**Belge Metni**
_ _ _
Fehér Isten (Beyaz Tanrı)
Kornél Mundruczó’nun Macaristan’da artan ırkçılık olaylarından kaygılandığı için çektiğini söylediği Beyaz Tanrı (Fehér Isten) seyirciyi insanlardan çok köpeklerle özdeşleştirmeyi başaran bir ‘tür kokteyli’.
Cannes’ın en cüretkâr filmlerini kapsayan Belirli Bir Bakış bölümünde En İyi Film ödülünü kazanan Beyaz Tanrı’nın alabileceği en manidar ödüle layık görüldüğünü söyleyebiliriz. Annesi kısa bir süreliğine yurtdışına çıkınca köpeği Hagen ile beraber babasının yanına taşınmak zorunda kalan Lili’nin öyküsüymüş gibi başlayan film, köpeğin sokağa bırakılmasıyla beraber zincirlerinden boşanıyor. Bir orkestrada saksafon çalan Lili’nin ergenlik sancılarıyla, bir başına kalan “iyi aile köpeği” Hagen’ın sokağın acımasızlığıyla yüzleşmesi birbirine paralel bir şekilde kurgulanıyor. Lili’nin öyküsü bir büyüme hikâyesine evrilirken, Hagen’ınki de bir melodram olarak başlayıp bir aksiyon filmine ve en sonunda Tarantinovari bir intikam öyküsünün işlendiği bir gerilime dönüşüyor. Yönetmen bütün bu türleri bir arada tutarlı bir şekilde kullanmayı başarırken anlatısının içine Fareli Köyün Kavalcısı masalını hatırlatacak öğeler de yerleştiriyor. Ve bu ‘tür kokteyli’ni daha da ileri götürerek filmini son düzlükte adeta bir distopyaya çeviriyor.
_ _ _
**Veri Bölümü**
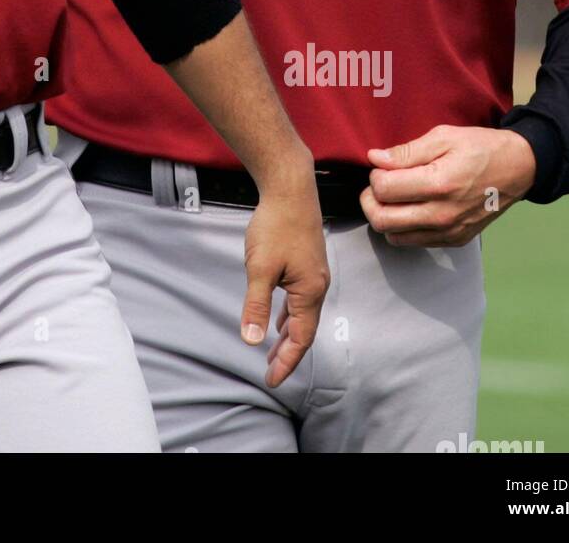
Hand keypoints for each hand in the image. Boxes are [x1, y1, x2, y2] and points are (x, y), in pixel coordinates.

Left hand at [240, 160, 329, 386]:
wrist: (290, 187)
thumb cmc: (276, 225)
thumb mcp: (260, 268)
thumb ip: (256, 305)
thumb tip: (251, 340)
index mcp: (309, 292)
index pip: (300, 339)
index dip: (286, 361)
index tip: (272, 380)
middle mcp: (317, 286)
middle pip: (304, 330)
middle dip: (287, 353)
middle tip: (271, 373)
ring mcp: (313, 273)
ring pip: (301, 314)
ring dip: (287, 334)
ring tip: (273, 351)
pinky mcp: (306, 262)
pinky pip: (299, 298)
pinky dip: (289, 314)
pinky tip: (278, 316)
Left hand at [360, 125, 536, 246]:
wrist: (518, 169)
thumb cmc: (481, 148)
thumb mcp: (444, 137)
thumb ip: (407, 151)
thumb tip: (375, 159)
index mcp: (439, 184)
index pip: (383, 189)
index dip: (375, 174)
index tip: (383, 166)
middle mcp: (442, 214)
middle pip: (381, 219)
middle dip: (370, 199)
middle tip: (380, 184)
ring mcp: (449, 231)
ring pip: (393, 236)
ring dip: (384, 216)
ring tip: (394, 197)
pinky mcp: (455, 240)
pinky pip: (413, 242)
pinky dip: (402, 228)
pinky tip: (410, 208)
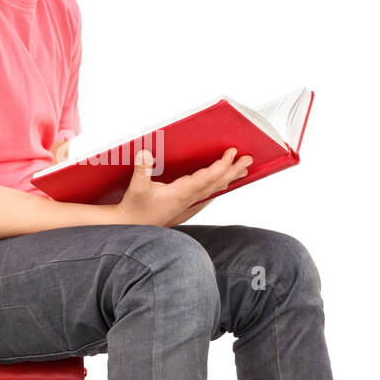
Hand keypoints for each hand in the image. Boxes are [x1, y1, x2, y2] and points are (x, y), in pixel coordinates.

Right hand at [113, 147, 252, 227]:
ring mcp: (188, 204)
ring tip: (243, 170)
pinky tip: (223, 185)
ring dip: (229, 178)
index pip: (207, 177)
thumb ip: (142, 170)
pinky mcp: (184, 206)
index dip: (221, 165)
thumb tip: (145, 153)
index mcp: (180, 193)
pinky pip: (206, 195)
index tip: (232, 153)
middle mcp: (188, 199)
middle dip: (233, 170)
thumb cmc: (135, 209)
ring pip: (214, 189)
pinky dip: (217, 188)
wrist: (131, 227)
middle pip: (216, 183)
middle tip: (248, 159)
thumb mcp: (136, 188)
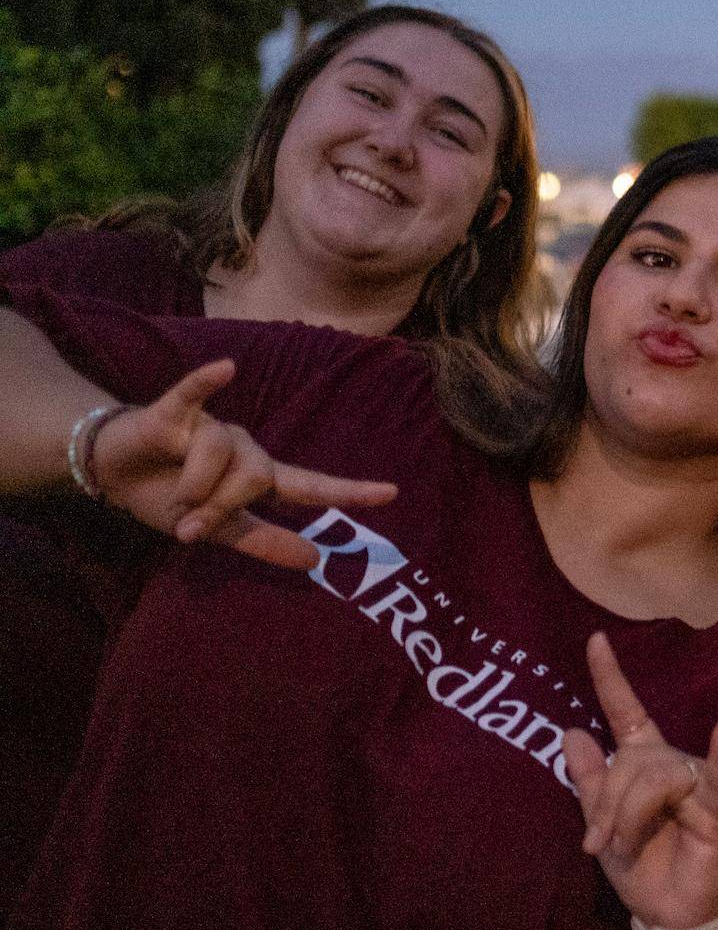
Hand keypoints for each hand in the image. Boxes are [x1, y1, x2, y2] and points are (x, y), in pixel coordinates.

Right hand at [91, 359, 396, 570]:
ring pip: (221, 454)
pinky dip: (207, 382)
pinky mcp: (174, 413)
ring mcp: (211, 427)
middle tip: (189, 526)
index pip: (311, 485)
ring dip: (192, 489)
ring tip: (170, 501)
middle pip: (255, 477)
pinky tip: (227, 369)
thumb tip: (315, 560)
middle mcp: (244, 447)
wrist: (112, 474)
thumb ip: (263, 543)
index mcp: (259, 477)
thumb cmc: (170, 497)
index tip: (392, 492)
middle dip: (221, 507)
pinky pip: (193, 393)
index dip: (350, 490)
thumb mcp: (218, 531)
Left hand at [564, 633, 717, 929]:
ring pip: (653, 777)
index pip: (626, 711)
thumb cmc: (645, 870)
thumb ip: (589, 781)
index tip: (594, 639)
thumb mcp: (603, 828)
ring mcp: (697, 781)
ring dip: (629, 816)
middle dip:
_ _ _
**Görev Metni**
Beyaz Tanrı filmine ilişkin metni düzenleyiniz: "Fehér Isten (Beyaz" sözlerinin bulunduğu yerden başlayıp "bir ‘tür kokteyli’." sözlerinden sonra biten bölümü, "ırkçılık" yerine "yabancı düşmanlığı" koyarak yeniden yazınız.

**Alıştırmanın Cevabı**
Fehér Isten (Beyaz Tanrı)
Kornél Mundruczó’nun Macaristan’da artan yabancı düşmanlığı olaylarından kaygılandığı için çektiğini söylediği Beyaz Tanrı (Fehér Isten) seyirciyi insanlardan çok köpeklerle özdeşleştirmeyi başaran bir ‘tür kokteyli’.